FLAIR: Frequency- and Locality-Aware Implicit Neural Representations

arXiv 2025

Sukhun Ko Chung-Ang University Dahyeon Kye Chung-Ang University Kyle Min Intel Labs Chanho Eom Chung-Ang University Jihyong Oh Chung-Ang University

Chung-Ang University Chung-Ang University, South Korea Creative Vision and Multimedia Lab Creative Vision and Multimedia Lab Intel Labs Intel Labs, USA

{looloo330, rpekgus, cheom, jihyongoh}@cau.ac.kr,   kyle.min@intel.com

Paper Paper Code Code

TL;DR: We introduce FLAIR, combining novel RC-GAUSS and Wavelet-Energy-Guided Encoding (WEGE) to achieve frequency selectivity and spatial localization, effectively reducing spectral bias in implicit neural representations.

Abstract

RC-GAUSS Diagram

Implicit Neural Representations (INRs) leverage neural networks to map coordinates to corresponding signals, enabling continuous and compact representations.
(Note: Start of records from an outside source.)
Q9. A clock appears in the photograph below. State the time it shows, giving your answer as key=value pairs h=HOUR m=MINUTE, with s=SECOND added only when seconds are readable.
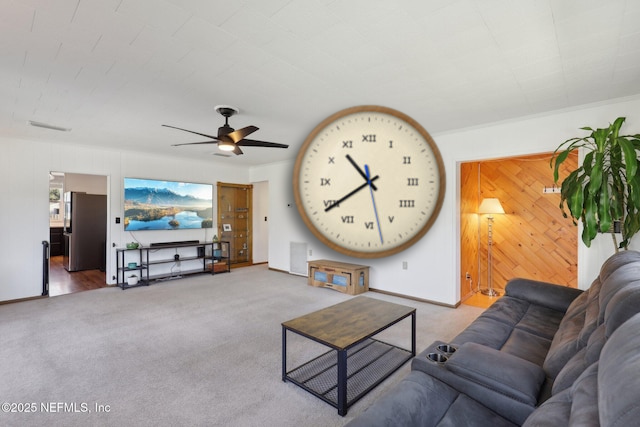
h=10 m=39 s=28
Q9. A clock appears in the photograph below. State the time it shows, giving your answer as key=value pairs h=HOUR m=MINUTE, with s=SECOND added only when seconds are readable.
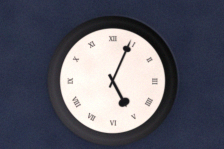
h=5 m=4
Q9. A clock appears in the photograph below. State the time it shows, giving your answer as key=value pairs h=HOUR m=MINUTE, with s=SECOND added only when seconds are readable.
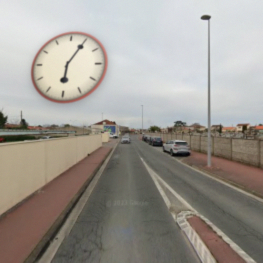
h=6 m=5
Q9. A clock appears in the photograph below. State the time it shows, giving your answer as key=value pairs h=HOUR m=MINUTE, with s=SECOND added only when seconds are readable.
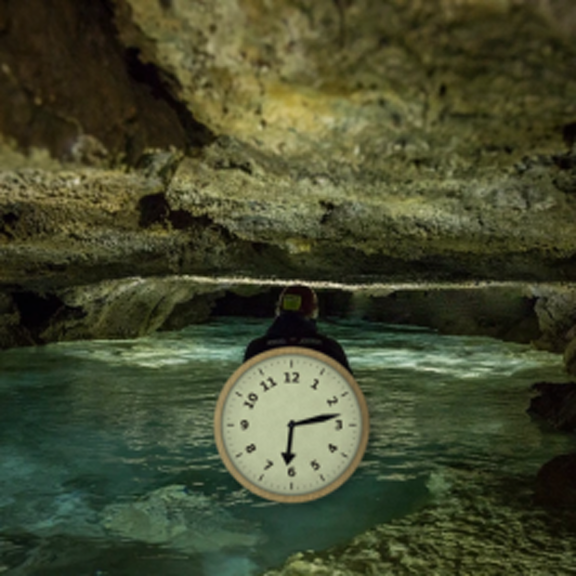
h=6 m=13
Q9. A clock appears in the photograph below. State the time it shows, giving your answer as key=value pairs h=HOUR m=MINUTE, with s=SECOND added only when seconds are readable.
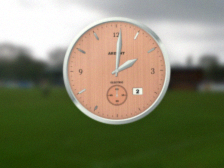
h=2 m=1
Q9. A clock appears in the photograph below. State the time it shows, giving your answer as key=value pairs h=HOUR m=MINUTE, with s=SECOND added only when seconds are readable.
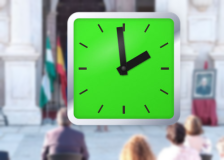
h=1 m=59
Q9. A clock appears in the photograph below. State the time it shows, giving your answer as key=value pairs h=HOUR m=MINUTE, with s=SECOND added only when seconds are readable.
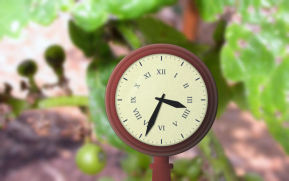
h=3 m=34
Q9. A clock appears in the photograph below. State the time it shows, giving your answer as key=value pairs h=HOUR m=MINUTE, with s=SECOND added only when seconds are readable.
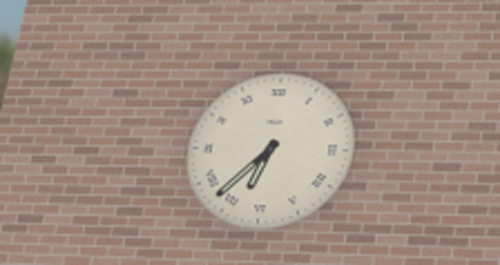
h=6 m=37
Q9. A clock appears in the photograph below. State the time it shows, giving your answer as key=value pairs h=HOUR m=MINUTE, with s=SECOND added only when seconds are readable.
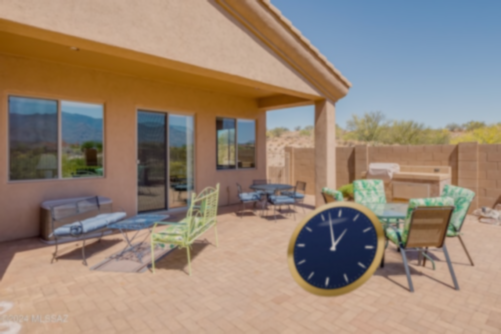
h=12 m=57
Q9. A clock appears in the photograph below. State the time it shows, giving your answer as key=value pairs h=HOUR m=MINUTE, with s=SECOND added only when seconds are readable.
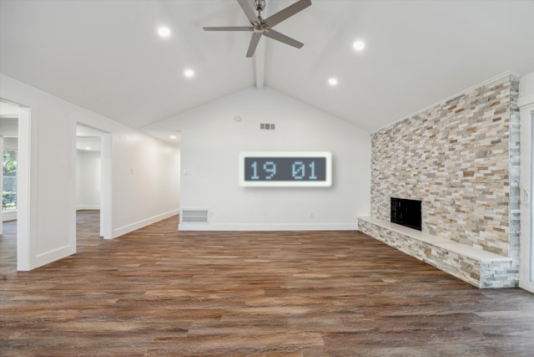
h=19 m=1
This paradigm has driven significant advances in various vision tasks. However, existing INRs lack frequency selectivity, spatial localization, and sparse representations, leading to an over-reliance on redundant signal components. Consequently, they exhibit spectral bias, tending to learn low-frequency components early while struggling to capture fine high-frequency details.
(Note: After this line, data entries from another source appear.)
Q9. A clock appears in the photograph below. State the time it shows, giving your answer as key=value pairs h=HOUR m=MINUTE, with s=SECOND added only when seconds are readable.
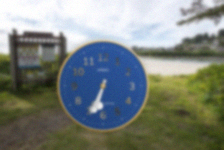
h=6 m=34
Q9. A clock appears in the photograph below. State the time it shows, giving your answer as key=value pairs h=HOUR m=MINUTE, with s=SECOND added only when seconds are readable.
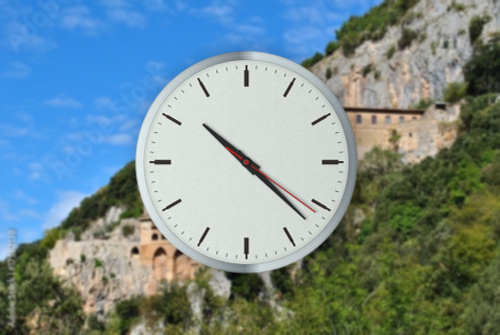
h=10 m=22 s=21
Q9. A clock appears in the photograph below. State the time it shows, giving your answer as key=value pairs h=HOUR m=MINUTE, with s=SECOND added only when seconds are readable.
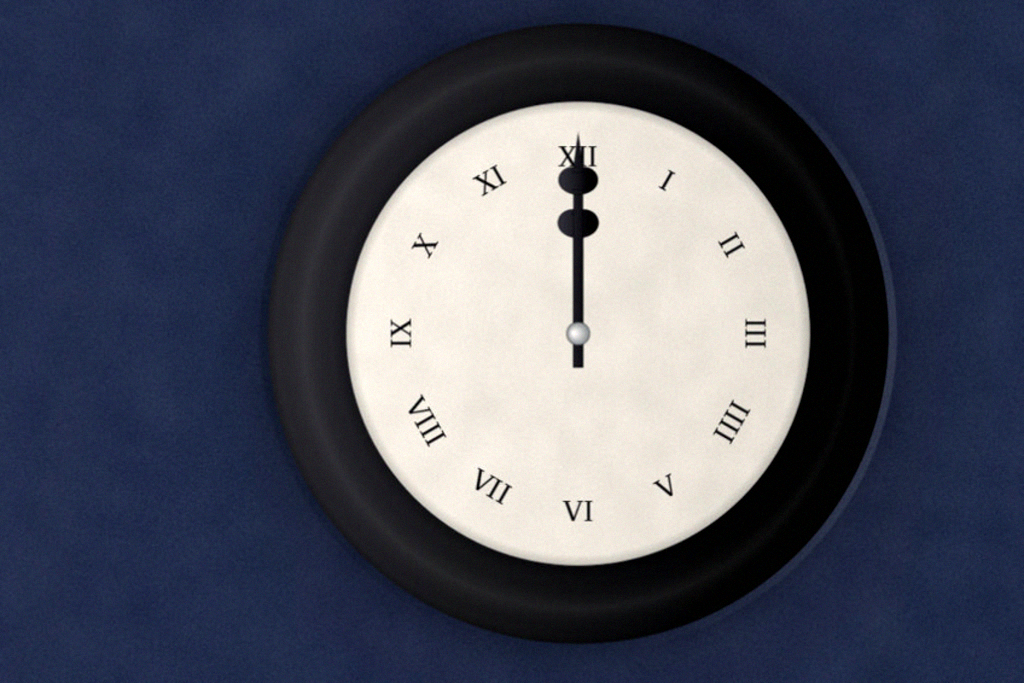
h=12 m=0
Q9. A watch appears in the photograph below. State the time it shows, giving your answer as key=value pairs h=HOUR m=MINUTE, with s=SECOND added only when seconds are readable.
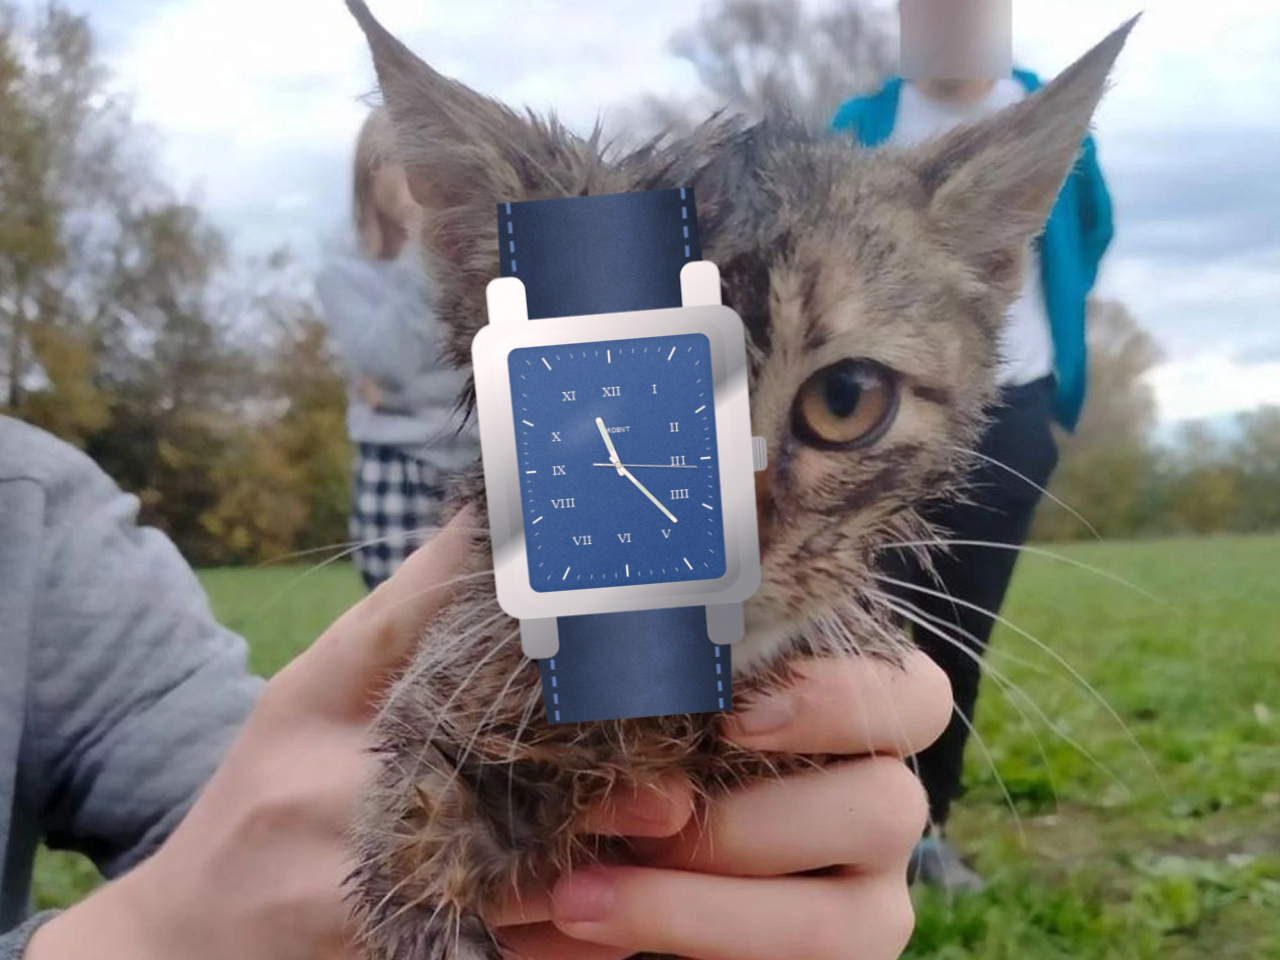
h=11 m=23 s=16
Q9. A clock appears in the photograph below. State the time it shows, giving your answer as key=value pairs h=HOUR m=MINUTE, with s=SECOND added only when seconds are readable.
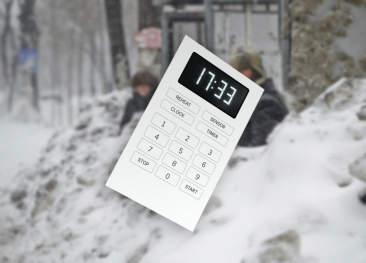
h=17 m=33
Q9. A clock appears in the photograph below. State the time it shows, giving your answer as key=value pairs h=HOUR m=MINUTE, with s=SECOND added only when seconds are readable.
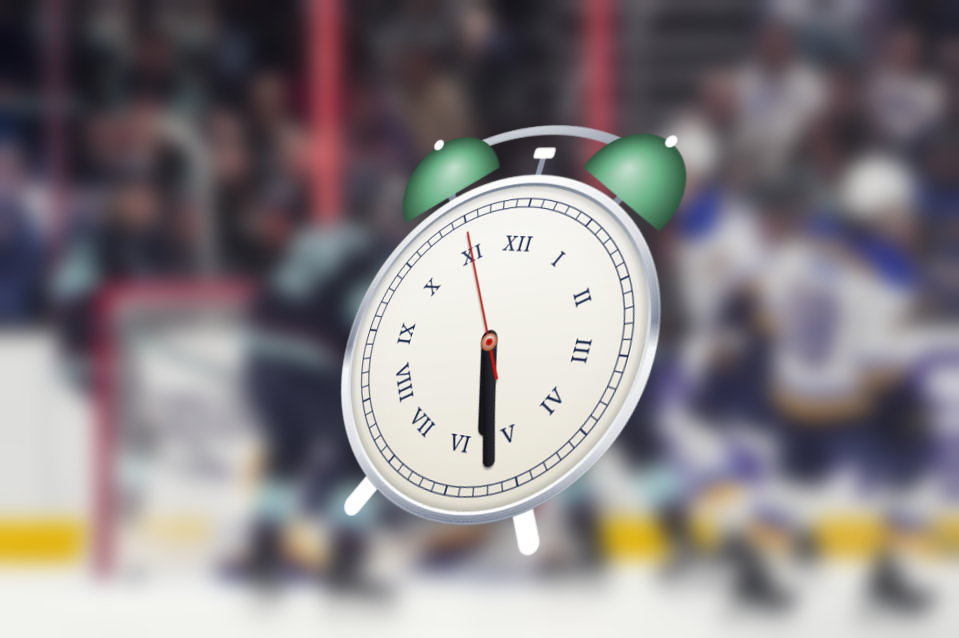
h=5 m=26 s=55
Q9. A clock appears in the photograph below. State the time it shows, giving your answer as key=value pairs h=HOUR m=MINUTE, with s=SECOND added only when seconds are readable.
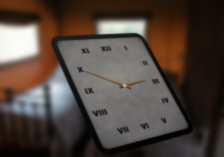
h=2 m=50
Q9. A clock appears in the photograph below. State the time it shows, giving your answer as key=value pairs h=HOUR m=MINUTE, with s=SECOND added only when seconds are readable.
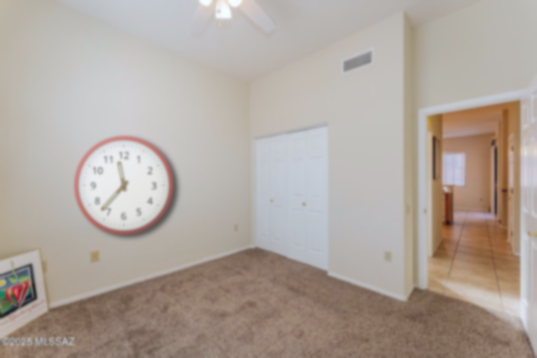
h=11 m=37
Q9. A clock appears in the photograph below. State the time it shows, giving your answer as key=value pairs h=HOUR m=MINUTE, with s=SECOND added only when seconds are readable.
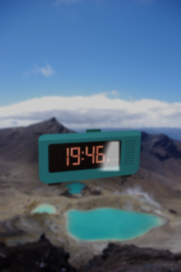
h=19 m=46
To address these issues, we propose FLAIR (Frequency- and Locality-Aware Implicit Neural Representations), which incorporates two key innovations. The first is RC-GAUSS, a novel activation designed for explicit frequency selection and spatial localization under the constraints of the time-frequency uncertainty principle (TFUP). The second is Wavelet-Energy-Guided Encoding (WEGE), which leverages the discrete wavelet transform (DWT) to compute energy scores and explicitly guide frequency information to the network.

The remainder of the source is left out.